#### [Activity]
Print the data once more, exactly as given. Drop the pictures.

---- Input records

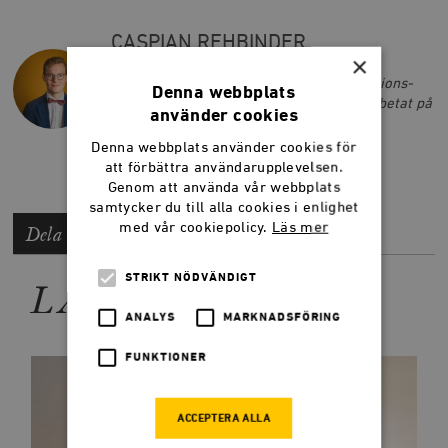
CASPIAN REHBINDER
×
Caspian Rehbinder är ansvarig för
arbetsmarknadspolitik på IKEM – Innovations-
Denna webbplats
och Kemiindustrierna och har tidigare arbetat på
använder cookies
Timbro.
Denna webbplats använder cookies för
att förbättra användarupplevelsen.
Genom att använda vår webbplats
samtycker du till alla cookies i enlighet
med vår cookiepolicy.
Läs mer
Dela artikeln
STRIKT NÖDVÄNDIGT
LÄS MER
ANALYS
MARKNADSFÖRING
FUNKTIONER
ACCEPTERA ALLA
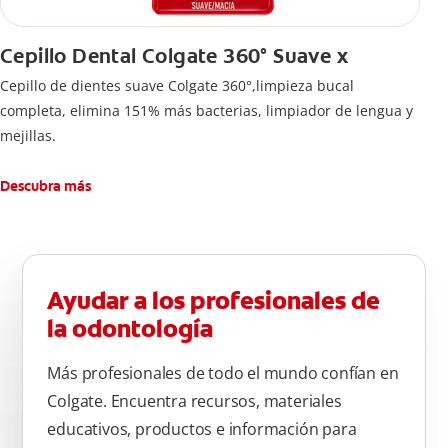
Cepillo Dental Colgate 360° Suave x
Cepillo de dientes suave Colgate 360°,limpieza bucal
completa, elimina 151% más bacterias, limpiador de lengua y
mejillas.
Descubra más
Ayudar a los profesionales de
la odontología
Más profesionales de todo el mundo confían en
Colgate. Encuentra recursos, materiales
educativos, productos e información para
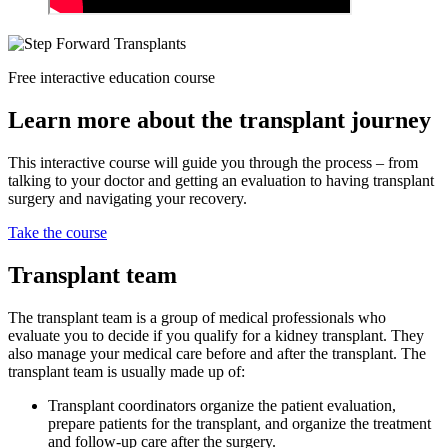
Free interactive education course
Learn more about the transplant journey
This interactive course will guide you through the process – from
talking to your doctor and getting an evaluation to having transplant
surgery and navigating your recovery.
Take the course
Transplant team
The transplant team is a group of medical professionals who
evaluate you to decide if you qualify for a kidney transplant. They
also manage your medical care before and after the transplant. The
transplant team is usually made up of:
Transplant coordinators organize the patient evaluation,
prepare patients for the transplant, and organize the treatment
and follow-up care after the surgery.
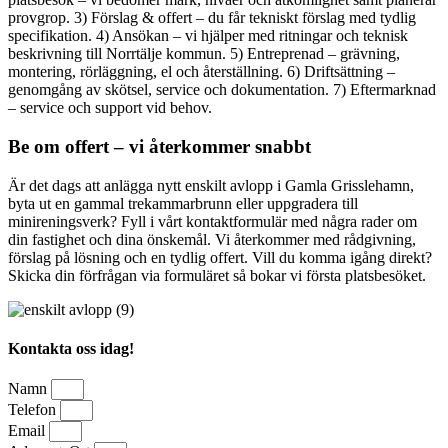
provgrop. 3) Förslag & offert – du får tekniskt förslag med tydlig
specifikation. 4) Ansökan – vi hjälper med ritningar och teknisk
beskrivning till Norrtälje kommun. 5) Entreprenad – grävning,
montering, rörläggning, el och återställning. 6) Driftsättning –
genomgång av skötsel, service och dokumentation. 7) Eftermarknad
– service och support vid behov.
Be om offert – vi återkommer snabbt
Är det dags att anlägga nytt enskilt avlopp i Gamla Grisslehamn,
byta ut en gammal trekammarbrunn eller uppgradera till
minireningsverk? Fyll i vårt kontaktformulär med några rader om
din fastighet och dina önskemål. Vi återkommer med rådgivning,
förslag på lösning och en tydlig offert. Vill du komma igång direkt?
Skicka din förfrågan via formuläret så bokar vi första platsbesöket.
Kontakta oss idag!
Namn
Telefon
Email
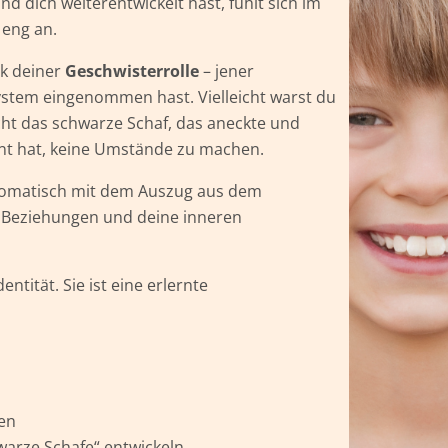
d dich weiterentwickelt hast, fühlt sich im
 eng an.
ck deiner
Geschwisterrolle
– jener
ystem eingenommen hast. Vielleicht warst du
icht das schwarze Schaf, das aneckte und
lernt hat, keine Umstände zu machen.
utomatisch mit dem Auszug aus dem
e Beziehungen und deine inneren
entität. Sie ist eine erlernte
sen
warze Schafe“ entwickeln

--------

#### [Your solution]
CASPIAN REHBINDER
×
Caspian Rehbinder är ansvarig för
arbetsmarknadspolitik på IKEM – Innovations-
Denna webbplats
och Kemiindustrierna och har tidigare arbetat på
använder cookies
Timbro.
Denna webbplats använder cookies för
att förbättra användarupplevelsen.
Genom att använda vår webbplats
samtycker du till alla cookies i enlighet
med vår cookiepolicy.
Läs mer
Dela artikeln
STRIKT NÖDVÄNDIGT
LÄS MER
ANALYS
MARKNADSFÖRING
FUNKTIONER
ACCEPTERA ALLA
Cepillo Dental Colgate 360° Suave x
Cepillo de dientes suave Colgate 360°,limpieza bucal
completa, elimina 151% más bacterias, limpiador de lengua y
mejillas.
Descubra más
Ayudar a los profesionales de
la odontología
Más profesionales de todo el mundo confían en
Colgate. Encuentra recursos, materiales
educativos, productos e información para
Free interactive education course
Learn more about the transplant journey
This interactive course will guide you through the process – from
talking to your doctor and getting an evaluation to having transplant
surgery and navigating your recovery.
Take the course
Transplant team
The transplant team is a group of medical professionals who
evaluate you to decide if you qualify for a kidney transplant. They
also manage your medical care before and after the transplant. The
transplant team is usually made up of:
Transplant coordinators organize the patient evaluation,
prepare patients for the transplant, and organize the treatment
and follow-up care after the surgery.
provgrop. 3) Förslag & offert – du får tekniskt förslag med tydlig
specifikation. 4) Ansökan – vi hjälper med ritningar och teknisk
beskrivning till Norrtälje kommun. 5) Entreprenad – grävning,
montering, rörläggning, el och återställning. 6) Driftsättning –
genomgång av skötsel, service och dokumentation. 7) Eftermarknad
– service och support vid behov.
Be om offert – vi återkommer snabbt
Är det dags att anlägga nytt enskilt avlopp i Gamla Grisslehamn,
byta ut en gammal trekammarbrunn eller uppgradera till
minireningsverk? Fyll i vårt kontaktformulär med några rader om
din fastighet och dina önskemål. Vi återkommer med rådgivning,
förslag på lösning och en tydlig offert. Vill du komma igång direkt?
Skicka din förfrågan via formuläret så bokar vi första platsbesöket.
Kontakta oss idag!
Namn
Telefon
Email
d dich weiterentwickelt hast, fühlt sich im
 eng an.
ck deiner
Geschwisterrolle
– jener
ystem eingenommen hast. Vielleicht warst du
icht das schwarze Schaf, das aneckte und
lernt hat, keine Umstände zu machen.
utomatisch mit dem Auszug aus dem
e Beziehungen und deine inneren
entität. Sie ist eine erlernte
sen
warze Schafe“ entwickeln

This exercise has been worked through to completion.